Buzzfeed announced it would be laying off huge numbers of staff at both its US and UK operations, amounting to 15% of its staff globally. Vice also announced it would be laying off 10% of its workforce, whilst in the UK The Pool, a news website aimed at women, has fallen into administration with around 24 journalists facing redundancy.

The slow decline of newspapers and print media has been well-documented, with the blame falling at the feet of digital advertisers. So, why hasn’t digital journalism survived the cull?

The fingers are being pointed at Facebook and Google, again. By taking such a huge share of the digital advertising market, publishers are struggling to sustain their journalism and The Pool is the latest to fall victim.

Writing for the New Statesman, Clair Woodward warns of a future without quality journalism where all that remains is “cat videos and clickbait.”

She comments on the news of The Pool: “It was a bold, funny, relevant website for women that used a lot of great freelance writers, but it was all available for free, like the content of BuzzFeed, who announced editorial cutbacks this week. The Pool, like comedian Sarah Millican’s online women’s mag Standard Issue, found it couldn’t survive online without a subscription model.”

If the likes of The Pool, Buzzfeed and HuffPost can't make digital journalism pay when they're the experts... then the industry truly is in crisis

The layoffs at Buzzfeed come as a shock, as it was of the first media companies to position itself as an entirely digital publisher which understood what content would go viral and attract traffic to its site.

In an email seen by Press Gazette, Buzzfeed chief executive Jonah Peretti tells staff: “Unfortunately, revenue growth by itself isn’t enough to be successful in the long run. The restructuring we are undertaking will reduce our costs and improve our operating model so we can thrive and control our own destiny, without ever needing to raise funding again.

“These changes will allow us to be the clear winner in the market as the economics of digital media continue to improve.”

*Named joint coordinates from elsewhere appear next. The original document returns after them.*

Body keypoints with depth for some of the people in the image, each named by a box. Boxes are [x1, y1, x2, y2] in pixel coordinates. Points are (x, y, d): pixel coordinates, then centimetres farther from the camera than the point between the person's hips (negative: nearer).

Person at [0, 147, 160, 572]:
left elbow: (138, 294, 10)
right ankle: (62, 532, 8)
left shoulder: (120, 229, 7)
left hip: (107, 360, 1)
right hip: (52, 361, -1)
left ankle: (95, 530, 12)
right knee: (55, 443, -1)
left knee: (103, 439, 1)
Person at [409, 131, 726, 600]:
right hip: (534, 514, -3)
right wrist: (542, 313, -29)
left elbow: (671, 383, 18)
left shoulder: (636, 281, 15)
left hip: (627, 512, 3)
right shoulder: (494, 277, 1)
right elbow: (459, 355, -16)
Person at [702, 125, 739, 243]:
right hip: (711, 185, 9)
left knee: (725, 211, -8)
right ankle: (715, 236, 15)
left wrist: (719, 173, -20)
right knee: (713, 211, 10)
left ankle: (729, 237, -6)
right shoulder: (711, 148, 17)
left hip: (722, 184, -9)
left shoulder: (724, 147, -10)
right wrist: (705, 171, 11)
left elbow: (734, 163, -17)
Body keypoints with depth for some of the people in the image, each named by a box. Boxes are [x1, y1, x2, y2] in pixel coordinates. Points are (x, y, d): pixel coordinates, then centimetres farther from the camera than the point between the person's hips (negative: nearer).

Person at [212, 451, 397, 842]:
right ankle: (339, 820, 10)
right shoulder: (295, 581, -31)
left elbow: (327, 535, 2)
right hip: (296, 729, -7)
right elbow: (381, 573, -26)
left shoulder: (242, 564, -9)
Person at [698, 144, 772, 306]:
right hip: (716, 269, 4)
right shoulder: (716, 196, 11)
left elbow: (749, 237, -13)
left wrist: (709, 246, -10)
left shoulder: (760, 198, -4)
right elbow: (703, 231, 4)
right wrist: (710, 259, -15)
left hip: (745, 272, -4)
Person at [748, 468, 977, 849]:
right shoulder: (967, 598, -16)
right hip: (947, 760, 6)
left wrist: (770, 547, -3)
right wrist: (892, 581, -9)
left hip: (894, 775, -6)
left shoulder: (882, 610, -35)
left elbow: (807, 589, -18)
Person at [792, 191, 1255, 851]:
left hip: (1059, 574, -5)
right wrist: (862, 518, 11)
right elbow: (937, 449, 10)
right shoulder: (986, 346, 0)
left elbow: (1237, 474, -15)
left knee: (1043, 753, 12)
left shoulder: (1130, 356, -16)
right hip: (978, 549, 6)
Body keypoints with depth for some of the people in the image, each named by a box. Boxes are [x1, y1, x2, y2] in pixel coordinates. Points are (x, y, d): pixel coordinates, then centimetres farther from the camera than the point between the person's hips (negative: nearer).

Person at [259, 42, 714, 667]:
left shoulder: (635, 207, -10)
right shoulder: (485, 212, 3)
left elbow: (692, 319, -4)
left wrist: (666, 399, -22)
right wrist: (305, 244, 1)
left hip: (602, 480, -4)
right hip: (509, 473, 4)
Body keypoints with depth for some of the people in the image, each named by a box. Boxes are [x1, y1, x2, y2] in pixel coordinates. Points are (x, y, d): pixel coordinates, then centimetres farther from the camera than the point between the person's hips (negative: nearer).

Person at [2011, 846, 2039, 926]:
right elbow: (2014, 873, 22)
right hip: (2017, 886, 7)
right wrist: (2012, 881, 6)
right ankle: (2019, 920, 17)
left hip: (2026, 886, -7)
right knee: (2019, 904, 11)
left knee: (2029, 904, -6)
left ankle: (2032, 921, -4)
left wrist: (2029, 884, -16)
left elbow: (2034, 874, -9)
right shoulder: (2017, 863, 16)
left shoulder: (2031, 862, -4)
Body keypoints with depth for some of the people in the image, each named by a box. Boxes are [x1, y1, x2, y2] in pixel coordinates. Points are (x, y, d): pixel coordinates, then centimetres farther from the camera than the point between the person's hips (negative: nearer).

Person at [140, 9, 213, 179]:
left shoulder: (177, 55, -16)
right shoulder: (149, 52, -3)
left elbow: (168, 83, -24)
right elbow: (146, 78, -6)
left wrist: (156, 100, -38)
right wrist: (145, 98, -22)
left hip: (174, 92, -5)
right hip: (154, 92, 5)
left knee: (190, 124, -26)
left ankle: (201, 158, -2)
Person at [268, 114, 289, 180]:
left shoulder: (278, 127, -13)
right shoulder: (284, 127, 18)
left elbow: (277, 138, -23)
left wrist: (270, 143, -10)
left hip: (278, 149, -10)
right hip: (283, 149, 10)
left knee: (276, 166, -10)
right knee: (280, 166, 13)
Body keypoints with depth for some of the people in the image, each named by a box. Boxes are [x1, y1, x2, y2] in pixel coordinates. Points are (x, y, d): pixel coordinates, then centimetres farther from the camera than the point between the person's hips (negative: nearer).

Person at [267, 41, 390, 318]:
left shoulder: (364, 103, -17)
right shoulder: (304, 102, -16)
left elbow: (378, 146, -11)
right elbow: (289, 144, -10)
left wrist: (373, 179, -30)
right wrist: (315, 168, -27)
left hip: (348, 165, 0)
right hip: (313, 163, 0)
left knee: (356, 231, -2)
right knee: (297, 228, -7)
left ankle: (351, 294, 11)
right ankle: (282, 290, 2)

Freddy Mayhew, editor of Press Gazette, told the BBC that whilst the media industry has moved with its readers to go more digital, it has yet to find a business model that can sustain its journalism.

He adds: "If the likes of The Pool, Buzzfeed and HuffPost can't make digital journalism pay when they're the experts, who purely publish online with no print offering, then the industry truly is in crisis."